**What you should do**
Output exactly, and only, the lines below from the one with "Voice calls in" down to the one with "consuming doesn’t contain". Include both end lines and no pictures.

::::::::::

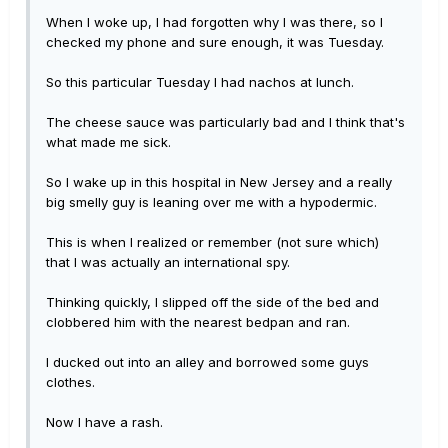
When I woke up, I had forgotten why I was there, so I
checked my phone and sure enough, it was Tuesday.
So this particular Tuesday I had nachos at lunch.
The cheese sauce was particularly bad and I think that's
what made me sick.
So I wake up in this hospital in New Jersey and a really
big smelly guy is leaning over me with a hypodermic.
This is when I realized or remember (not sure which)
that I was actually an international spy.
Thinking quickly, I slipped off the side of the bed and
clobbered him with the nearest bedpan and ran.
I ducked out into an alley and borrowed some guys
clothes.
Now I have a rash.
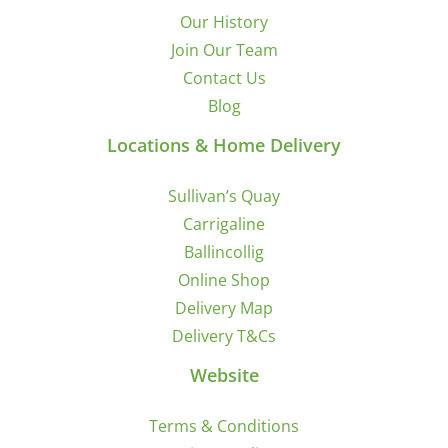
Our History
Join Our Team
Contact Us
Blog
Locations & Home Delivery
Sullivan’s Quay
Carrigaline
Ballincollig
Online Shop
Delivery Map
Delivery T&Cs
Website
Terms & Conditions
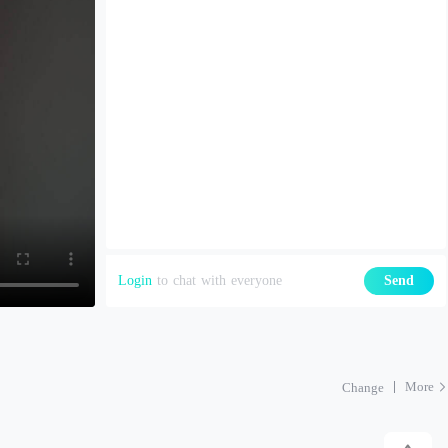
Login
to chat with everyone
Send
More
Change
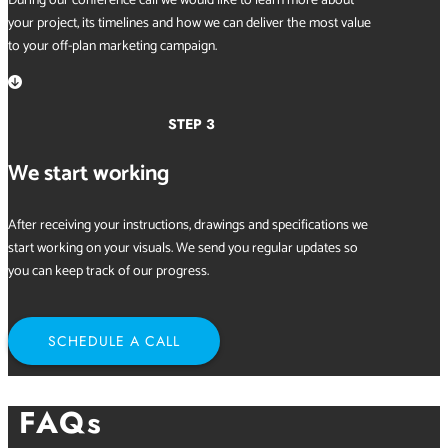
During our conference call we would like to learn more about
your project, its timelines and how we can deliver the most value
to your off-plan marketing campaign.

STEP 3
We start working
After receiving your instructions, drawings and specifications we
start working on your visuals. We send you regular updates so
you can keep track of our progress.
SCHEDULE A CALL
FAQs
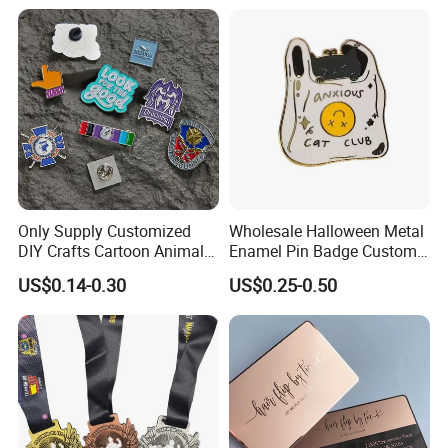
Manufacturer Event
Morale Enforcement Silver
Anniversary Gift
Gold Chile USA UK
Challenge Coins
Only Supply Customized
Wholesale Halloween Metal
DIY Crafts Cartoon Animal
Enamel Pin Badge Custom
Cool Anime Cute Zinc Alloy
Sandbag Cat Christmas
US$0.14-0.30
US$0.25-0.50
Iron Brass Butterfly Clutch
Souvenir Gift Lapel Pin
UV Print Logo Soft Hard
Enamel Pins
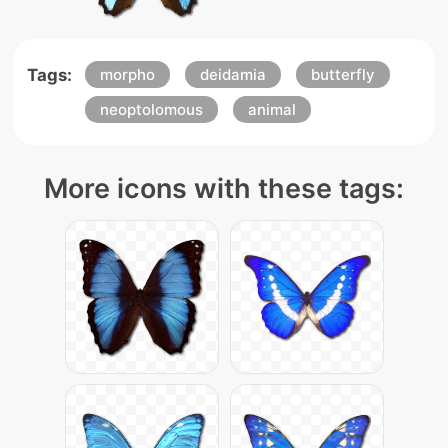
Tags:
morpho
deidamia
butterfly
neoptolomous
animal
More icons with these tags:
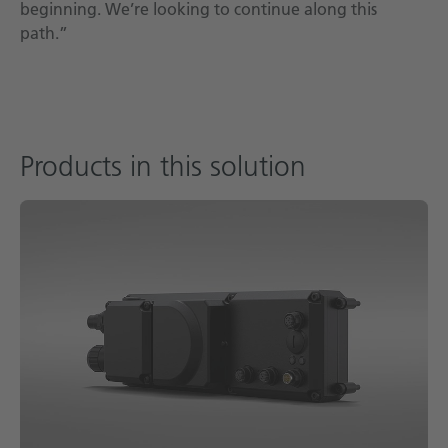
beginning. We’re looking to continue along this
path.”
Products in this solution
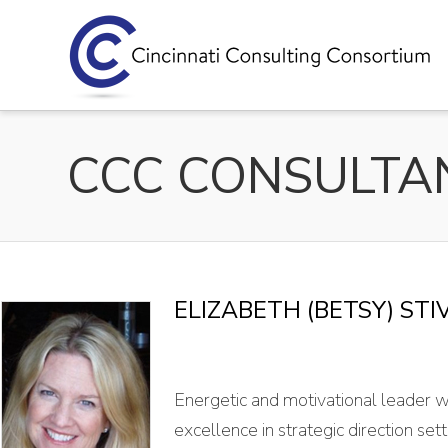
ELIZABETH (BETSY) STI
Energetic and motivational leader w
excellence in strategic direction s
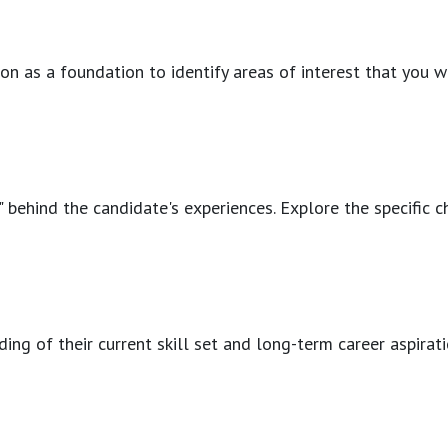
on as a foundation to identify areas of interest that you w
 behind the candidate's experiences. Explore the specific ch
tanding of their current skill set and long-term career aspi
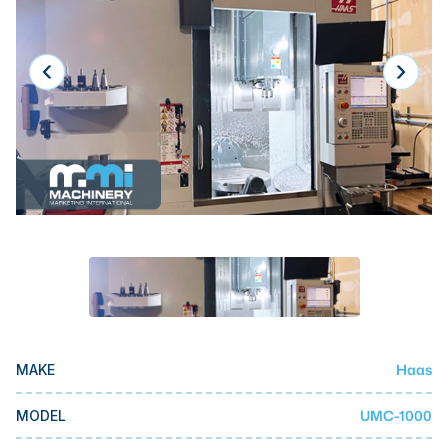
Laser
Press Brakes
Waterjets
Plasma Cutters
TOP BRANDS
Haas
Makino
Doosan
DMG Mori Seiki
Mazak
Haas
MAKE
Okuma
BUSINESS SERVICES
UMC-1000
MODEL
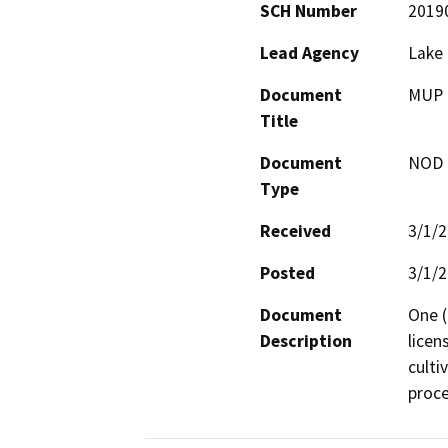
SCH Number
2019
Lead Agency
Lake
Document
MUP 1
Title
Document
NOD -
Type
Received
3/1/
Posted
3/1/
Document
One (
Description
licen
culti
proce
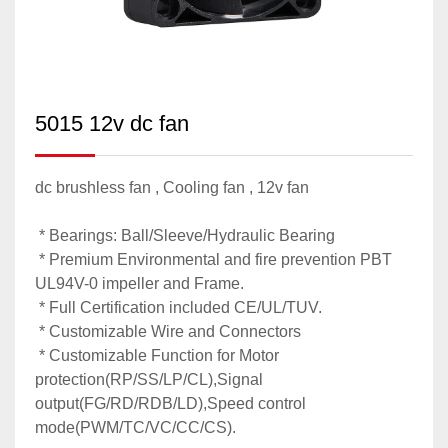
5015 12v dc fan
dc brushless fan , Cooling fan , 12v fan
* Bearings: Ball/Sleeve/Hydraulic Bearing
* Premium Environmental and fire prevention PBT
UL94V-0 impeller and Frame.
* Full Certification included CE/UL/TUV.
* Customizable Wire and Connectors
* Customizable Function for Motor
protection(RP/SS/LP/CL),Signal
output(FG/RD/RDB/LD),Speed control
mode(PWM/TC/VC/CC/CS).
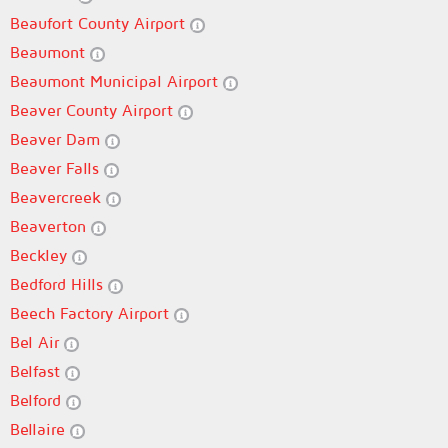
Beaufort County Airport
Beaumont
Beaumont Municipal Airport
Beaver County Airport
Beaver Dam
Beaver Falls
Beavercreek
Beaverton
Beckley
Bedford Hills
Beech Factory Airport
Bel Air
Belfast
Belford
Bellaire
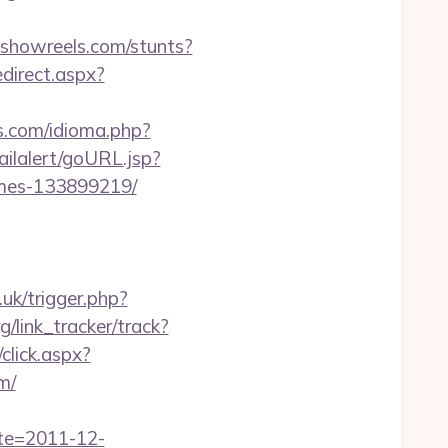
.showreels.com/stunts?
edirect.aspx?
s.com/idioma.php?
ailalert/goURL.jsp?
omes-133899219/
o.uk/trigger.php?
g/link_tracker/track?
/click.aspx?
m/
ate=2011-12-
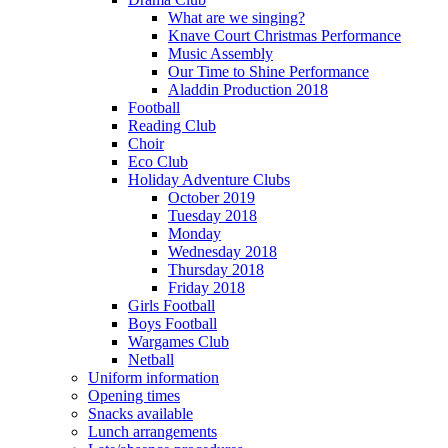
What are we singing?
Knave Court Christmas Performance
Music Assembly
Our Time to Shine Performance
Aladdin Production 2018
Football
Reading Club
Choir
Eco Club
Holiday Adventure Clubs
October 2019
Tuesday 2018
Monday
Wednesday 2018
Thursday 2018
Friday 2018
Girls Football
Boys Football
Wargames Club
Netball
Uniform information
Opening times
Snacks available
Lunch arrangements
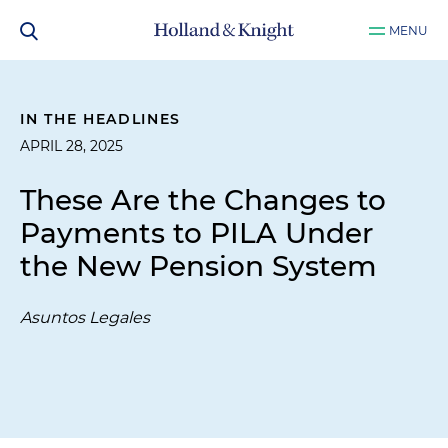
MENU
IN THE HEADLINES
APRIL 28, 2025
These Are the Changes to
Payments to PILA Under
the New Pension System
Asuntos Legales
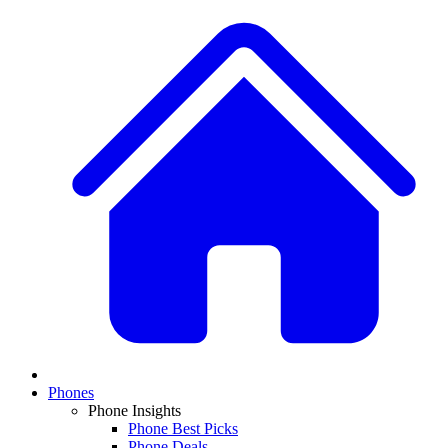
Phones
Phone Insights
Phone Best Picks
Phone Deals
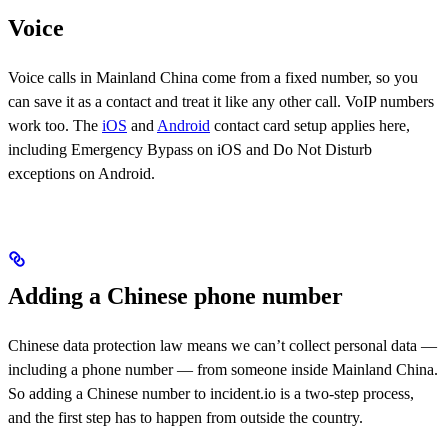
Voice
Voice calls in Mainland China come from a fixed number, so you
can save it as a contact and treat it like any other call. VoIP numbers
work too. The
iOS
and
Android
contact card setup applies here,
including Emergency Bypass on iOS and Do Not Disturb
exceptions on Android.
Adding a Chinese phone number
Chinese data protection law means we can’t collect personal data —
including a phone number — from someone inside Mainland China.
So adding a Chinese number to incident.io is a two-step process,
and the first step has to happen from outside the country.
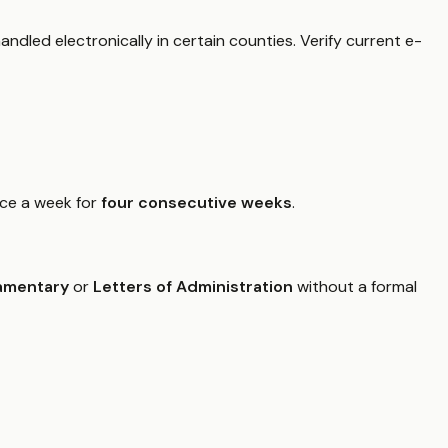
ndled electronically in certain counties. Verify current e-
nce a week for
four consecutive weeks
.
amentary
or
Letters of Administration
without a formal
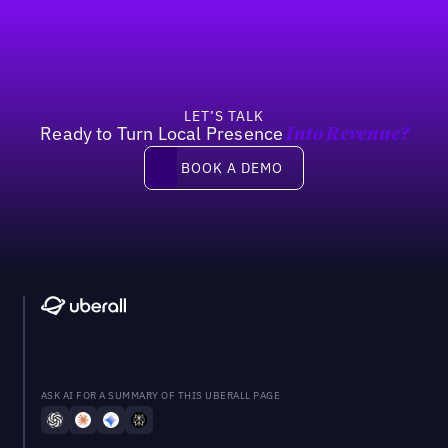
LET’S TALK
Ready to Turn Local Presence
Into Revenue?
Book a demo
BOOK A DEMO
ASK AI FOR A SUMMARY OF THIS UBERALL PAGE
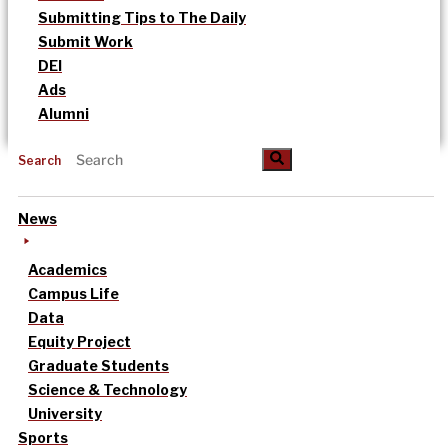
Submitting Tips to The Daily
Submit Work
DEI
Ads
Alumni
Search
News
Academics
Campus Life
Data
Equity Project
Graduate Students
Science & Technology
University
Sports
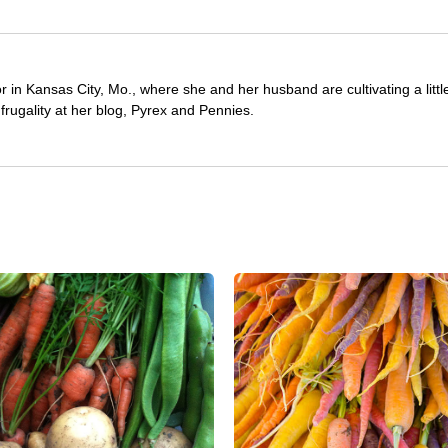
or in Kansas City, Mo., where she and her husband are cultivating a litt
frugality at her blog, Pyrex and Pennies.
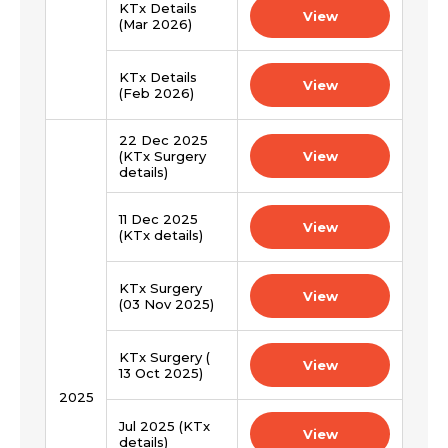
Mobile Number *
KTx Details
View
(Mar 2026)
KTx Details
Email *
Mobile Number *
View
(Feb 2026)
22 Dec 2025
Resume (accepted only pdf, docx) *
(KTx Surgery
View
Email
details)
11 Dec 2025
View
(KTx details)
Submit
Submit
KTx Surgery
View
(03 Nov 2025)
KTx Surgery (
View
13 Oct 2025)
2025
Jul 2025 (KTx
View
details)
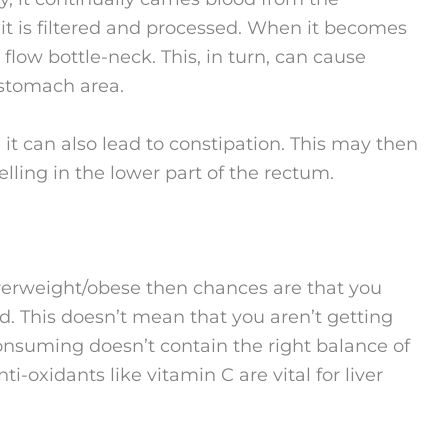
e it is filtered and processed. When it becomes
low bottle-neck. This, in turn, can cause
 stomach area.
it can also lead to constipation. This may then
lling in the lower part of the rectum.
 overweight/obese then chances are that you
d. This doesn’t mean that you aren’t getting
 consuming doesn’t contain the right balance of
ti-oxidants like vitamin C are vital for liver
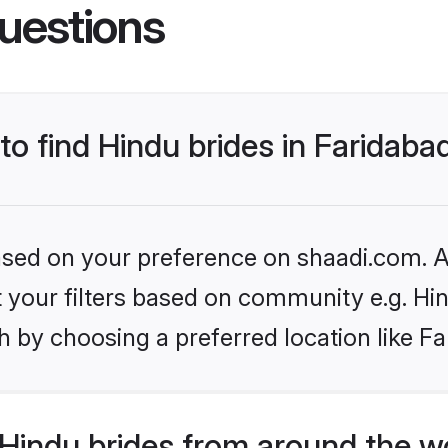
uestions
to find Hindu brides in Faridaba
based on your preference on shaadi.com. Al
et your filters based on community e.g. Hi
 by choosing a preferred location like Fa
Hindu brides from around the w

::::::::::

**Answer space**
Voice calls in Mainland China come from a fixed number, so you
can save it as a contact and treat it like any other call. VoIP numbers
work too. The
iOS
and
Android
contact card setup applies here,
including Emergency Bypass on iOS and Do Not Disturb
exceptions on Android.
Adding a Chinese phone number
Chinese data protection law means we can’t collect personal data —
including a phone number — from someone inside Mainland China.
So adding a Chinese number to incident.io is a two-step process,
and the first step has to happen from outside the country.
ndled electronically in certain counties. Verify current e-
nce a week for
four consecutive weeks
.
amentary
or
Letters of Administration
without a formal
LET’S TALK
Ready to Turn Local Presence
Into Revenue?
Book a demo
BOOK A DEMO
ASK AI FOR A SUMMARY OF THIS UBERALL PAGE
Submitting Tips to The Daily
Submit Work
DEI
Ads
Alumni
Search
News
Academics
Campus Life
Data
Equity Project
Graduate Students
Science & Technology
University
Sports
or in Kansas City, Mo., where she and her husband are cultivating a litt
frugality at her blog, Pyrex and Pennies.
Mobile Number *
KTx Details
View
(Mar 2026)
KTx Details
Email *
Mobile Number *
View
(Feb 2026)
22 Dec 2025
Resume (accepted only pdf, docx) *
(KTx Surgery
View
Email
details)
11 Dec 2025
View
(KTx details)
Submit
Submit
KTx Surgery
View
(03 Nov 2025)
KTx Surgery (
View
13 Oct 2025)
2025
Jul 2025 (KTx
View
details)
e it is filtered and processed. When it becomes
low bottle-neck. This, in turn, can cause
 stomach area.
it can also lead to constipation. This may then
lling in the lower part of the rectum.
 overweight/obese then chances are that you
d. This doesn’t mean that you aren’t getting
 consuming doesn’t contain the right balance of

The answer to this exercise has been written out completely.